Megapolitan

Sungai Meluap, Dayeuhkolot Dikepung Banjir hingga 1,6 Meter

×

Sungai Meluap, Dayeuhkolot Dikepung Banjir hingga 1,6 Meter

Sebarkan artikel ini
Banjir Dayeuhkolot (Foto: Yuga Hassani/detikJabar)

BANDUNG, TINTAHIJAU.com — Ribuan rumah di Dayeuhkolot, Kabupaten Bandung terendam banjir hingga Minggu (12/4/2026). Banjir dipicu hujan deras yang menyebabkan Sungai Citarum, Sungai Cipalasari, dan Sungai Cigede meluap.

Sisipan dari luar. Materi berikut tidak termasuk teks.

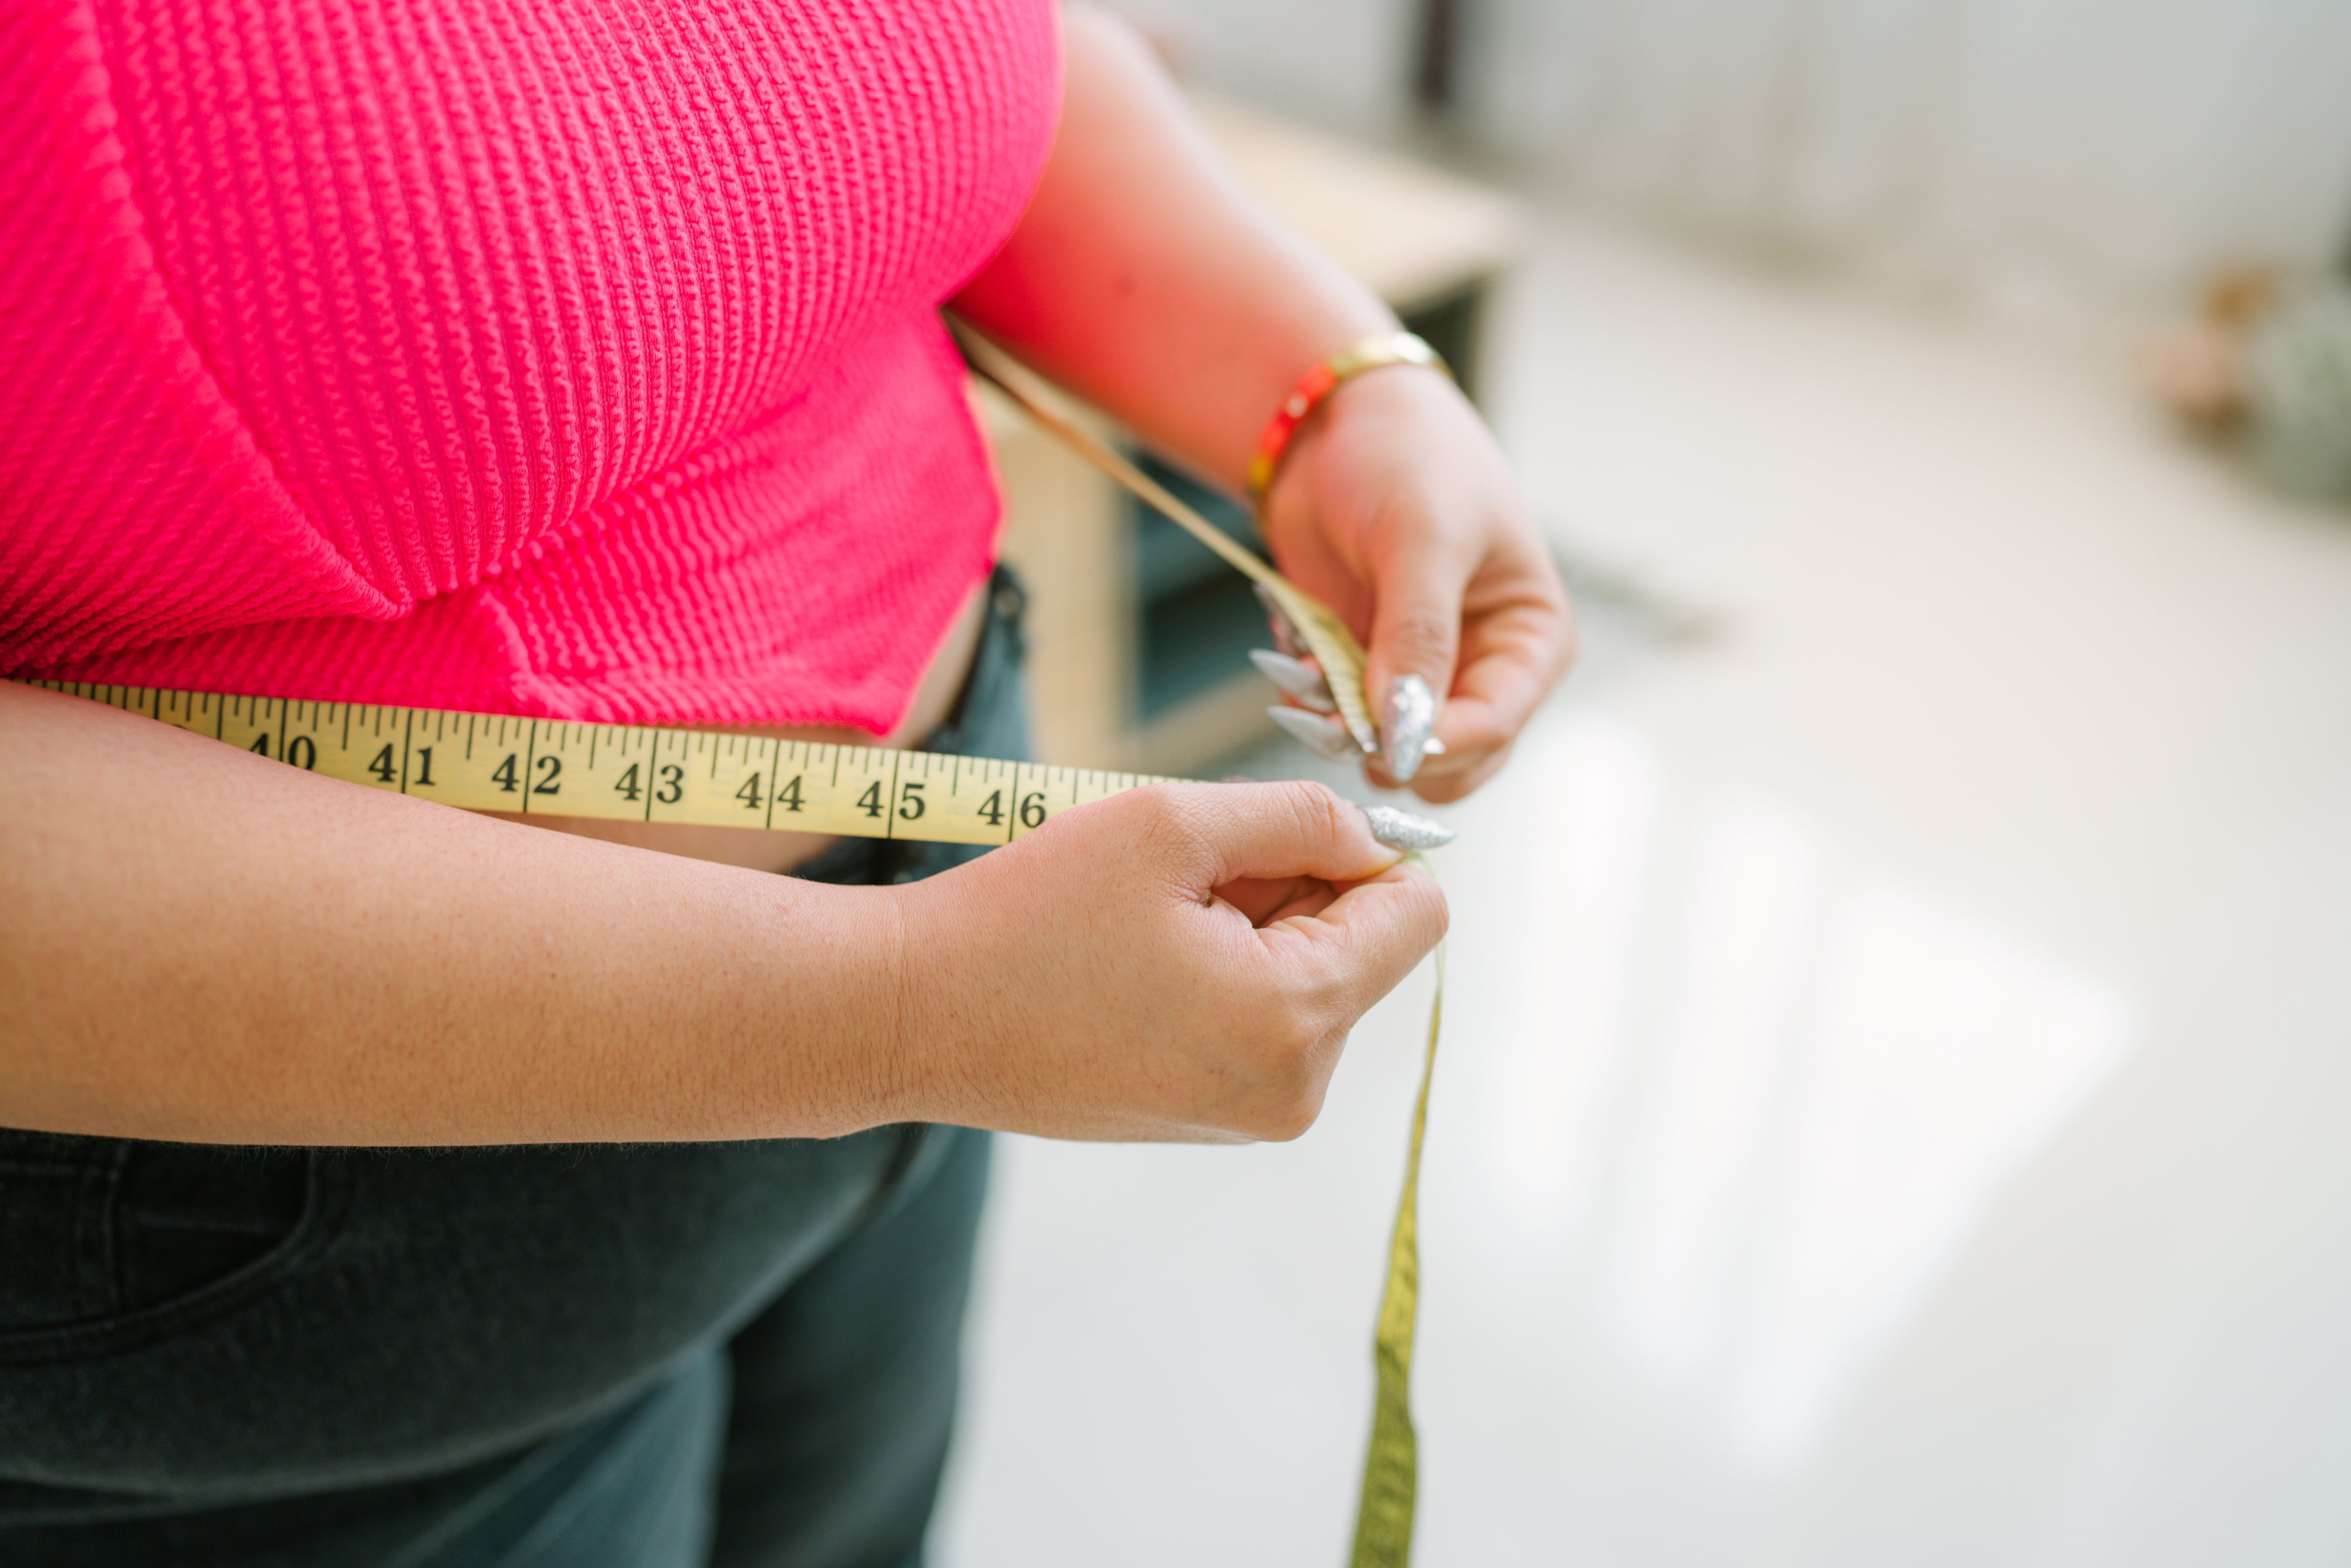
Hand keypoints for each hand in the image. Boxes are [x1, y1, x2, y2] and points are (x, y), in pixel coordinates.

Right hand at [887, 781, 1446, 1141]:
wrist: (911, 1015)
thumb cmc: (1027, 915)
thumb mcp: (1171, 824)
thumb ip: (1302, 816)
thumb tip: (1376, 838)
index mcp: (1296, 1019)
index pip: (1417, 915)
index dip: (1364, 851)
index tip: (1274, 834)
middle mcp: (1292, 1090)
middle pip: (1362, 949)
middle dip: (1293, 892)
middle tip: (1180, 881)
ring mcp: (1250, 1117)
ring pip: (1310, 981)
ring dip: (1252, 929)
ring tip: (1146, 925)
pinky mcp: (1208, 1120)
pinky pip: (1261, 1022)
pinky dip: (1221, 974)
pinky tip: (1133, 964)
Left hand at [1258, 366, 1574, 802]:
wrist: (1335, 421)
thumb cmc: (1405, 458)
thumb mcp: (1422, 537)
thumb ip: (1418, 637)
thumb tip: (1403, 734)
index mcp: (1531, 639)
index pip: (1495, 726)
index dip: (1435, 745)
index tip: (1375, 744)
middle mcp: (1484, 669)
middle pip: (1449, 762)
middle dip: (1387, 749)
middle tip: (1331, 719)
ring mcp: (1422, 676)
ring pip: (1388, 753)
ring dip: (1341, 729)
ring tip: (1307, 678)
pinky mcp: (1365, 671)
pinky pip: (1340, 723)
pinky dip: (1314, 707)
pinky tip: (1293, 662)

Camat Dayeuhkolot, Asep Suryadi, menyebut genangan mulai terjadi sejak Sabtu (11/4/2026) malam dengan ketinggian air di sejumlah titik mencapai 1,6 meter. “Iya banjir ini dari luapan sungai Citarum, Cipalasari dan Cigede. Air langsung merendam permukiman warga,” ujarnya.

Banjir merendam Desa Dayeuhkolot, Citeureup, Cangkuang Wetan, serta Kelurahan Pasawahan. Wilayah terparah berada di Kampung Cilisung dan Bojongasih dengan tinggi air 120–160 sentimeter. Sejumlah titik lain seperti Kampung Kaum dan Babakan Sangkurang tergenang 30–100 sentimeter, sementara Jalan Raya Dayeuhkolot ikut terendam hingga 100 sentimeter dan mengganggu akses transportasi.

Di Desa Dayeuhkolot, sekitar 4.800 kepala keluarga atau 14.400 jiwa terdampak, dengan sebagian warga mengungsi. Di Desa Citeureup, banjir menjangkau sejumlah RW dengan 426 kepala keluarga atau 1.288 jiwa terdampak. Sementara di Cangkuang Wetan tercatat 575 kepala keluarga (1.725 jiwa) terdampak, dan di Pasawahan sebanyak 86 kepala keluarga atau 258 jiwa.

Sejumlah akses jalan dilaporkan terputus akibat genangan. Petugas masih melakukan pendataan dan siaga di lokasi, sementara kebutuhan mendesak warga meliputi makanan siap saji, selimut, sembako, serta perlengkapan kebersihan.